Well, of course. No one wants to be confronted with the ugliness of war in their living rooms every evening, and many people who don't otherwise think very much about the reasons for going to war would be repelled by the visuals of death and carnage, but if the nightly news bombarded us with the horrors of automobile accidents night after night many people would probably support serious restrictions on automobiles, too. Her complaint, at bottum, is that she's against the war and she's upset that the media haven't done everything they could to turn the rest of public opinion against it.

If Ms Goodman thinks the American media are in decline because of their alleged support for the war, she hasn't been paying attention. Every night we're reminded of the death toll. Every night we hear of bombings and mayhem, but rarely is there a report on the many positive developments taking place in Iraq and Afghanistan. Instead we hear report after report about how dire the situation is "on the ground" and how chaotic Iraq is.
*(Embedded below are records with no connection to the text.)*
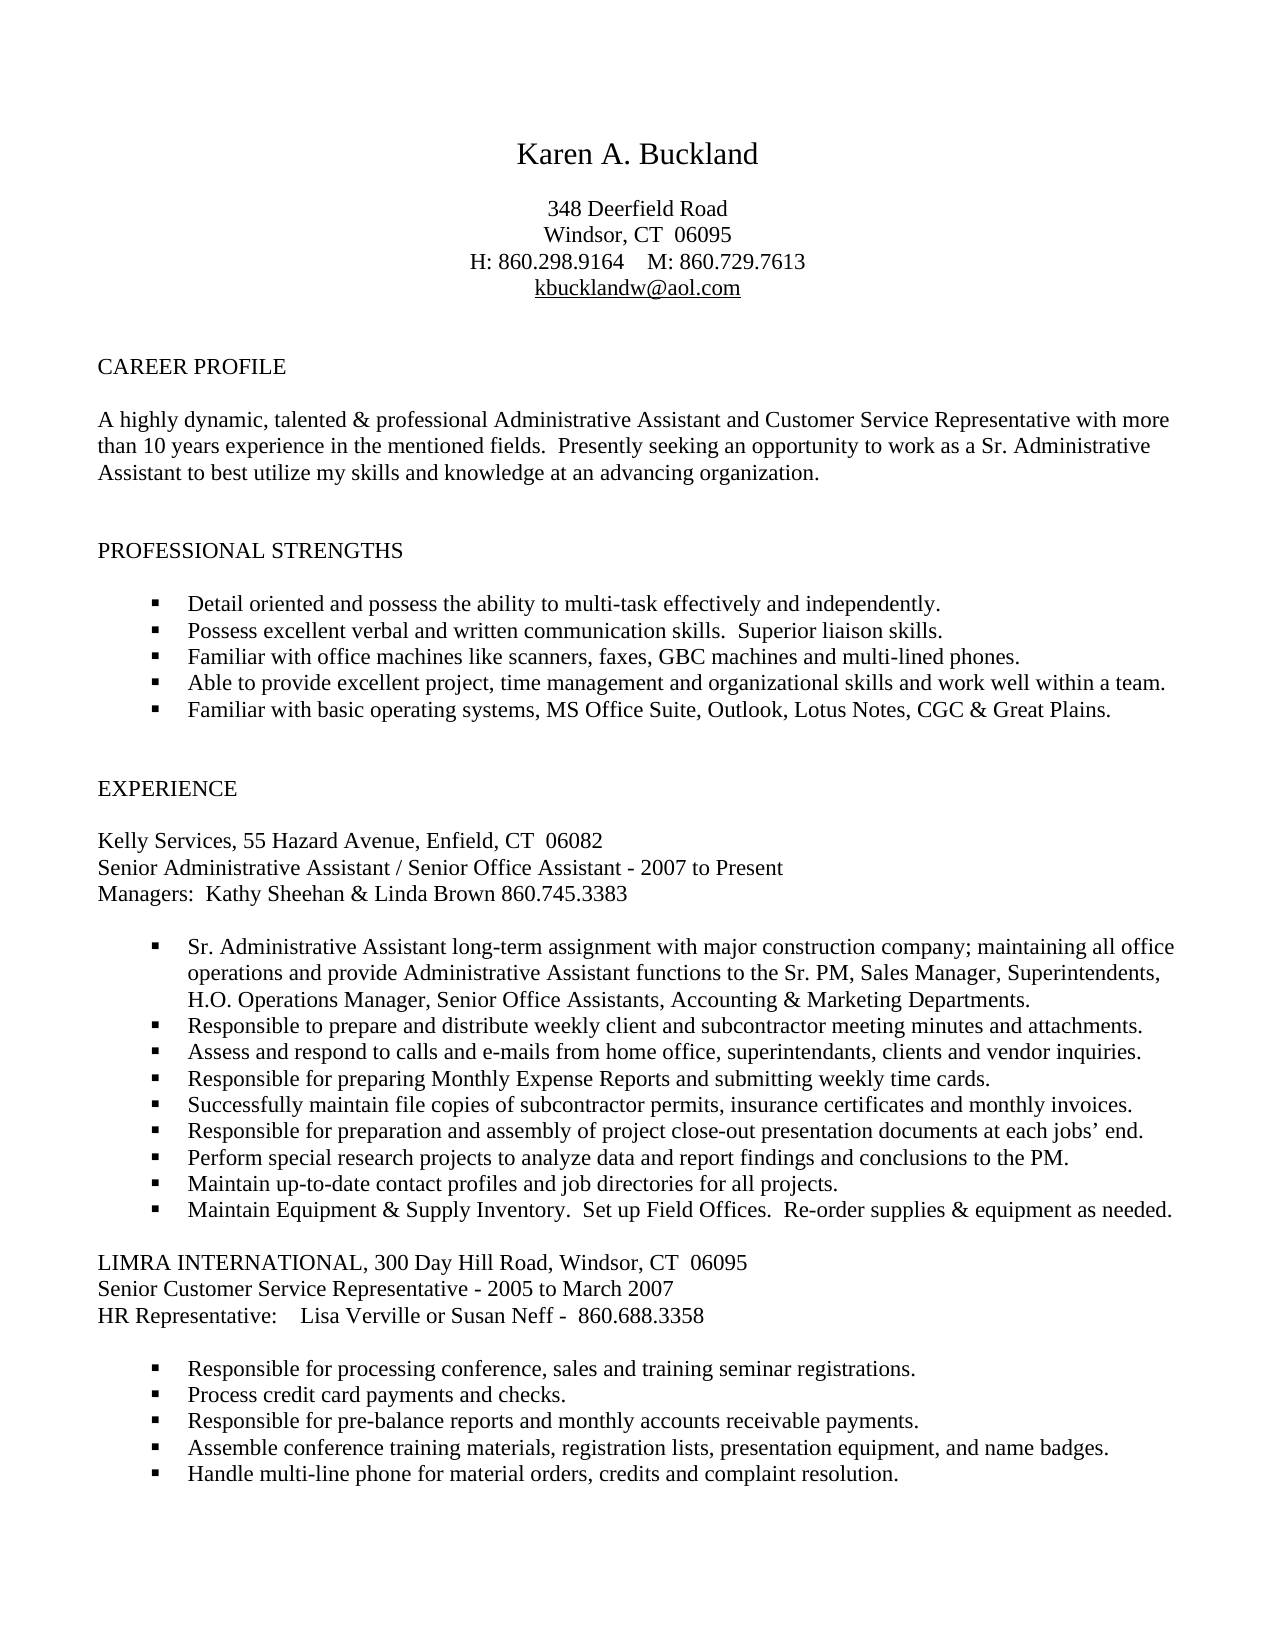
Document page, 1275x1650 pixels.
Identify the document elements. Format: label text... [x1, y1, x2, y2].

text Kelly Services, 55 Hazard Avenue, Enfield, CT 06082 [97, 827, 1177, 854]
text HR Representative: Lisa Verville or Susan Neff - 860.688.3358 [97, 1302, 1177, 1328]
list Responsible for preparing Monthly Expense Reports and submitting weekly time cards. [150, 1065, 1177, 1091]
text H: 860.298.9164 M: 860.729.7613 [97, 248, 1177, 274]
list Responsible for pre-balance reports and monthly accounts receivable payments. [150, 1407, 1177, 1434]
list Perform special research projects to analyze data and report findings and conclusions to the PM. [150, 1144, 1177, 1170]
list Possess excellent verbal and written communication skills. Superior liaison skills. [150, 617, 1177, 643]
list Sr. Administrative Assistant long-term assignment with major construction company; maintaining all office operations and provide Administrative Assistant functions to the Sr. PM, Sales Manager, Superintendents, H.O. Operations Manager, Senior Office Assistants, Accounting & Marketing Departments. [150, 933, 1177, 1012]
text Managers: Kathy Sheehan & Linda Brown 860.745.3383 [97, 880, 1177, 907]
list Successfully maintain file copies of subcontractor permits, insurance certificates and monthly invoices. [150, 1091, 1177, 1117]
text EXPERIENCE [97, 775, 1177, 801]
list Detail oriented and possess the ability to multi-task effectively and independently. [150, 590, 1177, 617]
list Responsible to prepare and distribute weekly client and subcontractor meeting minutes and attachments. [150, 1012, 1177, 1038]
text kbucklandw@aol.com [97, 274, 1177, 300]
text LIMRA INTERNATIONAL, 300 Day Hill Road, Windsor, CT 06095 [97, 1249, 1177, 1276]
list Responsible for processing conference, sales and training seminar registrations. [150, 1354, 1177, 1381]
list Assess and respond to calls and e-mails from home office, superintendants, clients and vendor inquiries. [150, 1038, 1177, 1065]
text Senior Administrative Assistant / Senior Office Assistant - 2007 to Present [97, 854, 1177, 880]
list Maintain up-to-date contact profiles and job directories for all projects. [150, 1170, 1177, 1196]
list Familiar with basic operating systems, MS Office Suite, Outlook, Lotus Notes, CGC & Great Plains. [150, 696, 1177, 722]
list Handle multi-line phone for material orders, credits and complaint resolution. [150, 1460, 1177, 1486]
text PROFESSIONAL STRENGTHS [97, 538, 1177, 564]
text A highly dynamic, talented & professional Administrative Assistant and Customer Service Representative with more than 10 years experience in the mentioned fields. Presently seeking an opportunity to work as a Sr. Administrative Assistant to best utilize my skills and knowledge at an advancing organization. [97, 406, 1177, 485]
list Familiar with office machines like scanners, faxes, GBC machines and multi-lined phones. [150, 643, 1177, 669]
list Process credit card payments and checks. [150, 1381, 1177, 1407]
list Assemble conference training materials, registration lists, presentation equipment, and name badges. [150, 1434, 1177, 1460]
text 348 Deerfield Road [97, 195, 1177, 221]
list Maintain Equipment & Supply Inventory. Set up Field Offices. Re-order supplies & equipment as needed. [150, 1196, 1177, 1223]
text CAREER PROFILE [97, 353, 1177, 379]
text Senior Customer Service Representative - 2005 to March 2007 [97, 1276, 1177, 1302]
text Windsor, CT 06095 [97, 221, 1177, 248]
text Karen A. Buckland [97, 135, 1177, 171]
list Able to provide excellent project, time management and organizational skills and work well within a team. [150, 669, 1177, 696]
list Responsible for preparation and assembly of project close-out presentation documents at each jobs’ end. [150, 1117, 1177, 1144]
Moreover, both the LA Times and New York Times are, in fact, anti-Bush, anti-war papers, and their circulation numbers are in decline, especially those of the LA Times. People are resigning their allegiance to the old media for a number of reasons, but dissatisfaction with their "cheerleading" is hardly one of them. If it were, how would we explain the fact that conservative talk radio is prospering?

The old media is suffering because of the proliferation of competitive alternatives on cable news networks, talk radio, and the internet. They're also declining in influence because people are disgusted with their liberal tendentiousness and the realization that they can't be trusted to present the whole truth.

If Ms Goodman thinks that the solution to the woes of mainstream print and broadcast media is to embrace the likes of al-Jazeera then she's living in a fantasy world. As a perusal of the article linked above will show, even others at al-Jazeera's News Forum said as much.